Pourquoi ? Parce que l’effort s’intensifie. À 28 km/h, vous frôlez le seuil. Votre IF grimpe, votre fréquence cardiaque aussi. Le temps d’effort soutenable diminue. La formule est simple : TSS = (temps en secondes × puissance normalisée × IF) / (FTP × 3600) × 100. Un plan d’entraînement personnalisé repose là-dessus. Sur home trainer, en février-mars 2026, les cyclistes français ajustent leurs séances via Zwift ou TrainerRoad, en ciblant IF et TSS plutôt que kilomètres.
Exemple terrain : un débutant senior à 18-23 km/h roule en endurance fondamentale. Un intermédiaire à 25-28 km/h tape dans le tempo. Même durée, effort doublé. Le TSS quantifie précisément cette différence, là où la vitesse ment.
Adaptez pour seniors en hiver : erreurs à éviter et planification
Pour les cyclistes seniors de 50 ans et plus, l’équivalence effort devient critique. Ignorer le TSS mène au surentraînement. Erreur classique : enchaîner deux sorties à 28 km/h en pensant compenser une semaine light. Résultat : fatigue accumulée, IF supérieur à 0,85 sur plusieurs jours, blessures.
Plan structuré sur 4 semaines en hiver 2026 : 3-4 séances par semaine. Deux sorties endurance de 2 heures à IF 0,70 (environ 22 km/h virtuel sur trainer), une séance seuil d’1 heure à IF 0,80 (28 km/h), un jour off. Progression : +15 % d’endurance ou +20-30 watts de FTP en fin de cycle. Les zones d’entraînement cyclistes guident cette montée en charge.

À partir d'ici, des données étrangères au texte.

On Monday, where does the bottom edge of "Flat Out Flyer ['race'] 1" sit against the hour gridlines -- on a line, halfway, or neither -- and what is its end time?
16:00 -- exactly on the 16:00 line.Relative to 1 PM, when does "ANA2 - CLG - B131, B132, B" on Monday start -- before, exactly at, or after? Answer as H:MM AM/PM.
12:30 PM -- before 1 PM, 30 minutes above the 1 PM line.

Nutrition : 30 grammes de glucides par heure. Récupération : IF inférieur à 0,75 les jours légers. Et surtout, testez votre FTP avant de calculer quoi que ce soit. Sans cette référence, impossible de normaliser. Les capteurs de puissance — Garmin, 4iiii — coûtent 100-300 euros, mais valent chaque euro pour éviter les erreurs silencieuses.
Février touche à sa fin. Les cols déneigent dans un mois. Le calcul effort réel, c’est maintenant qu’il vous sauve. Pas en mai, jambes cramées par un hiver mal dosé.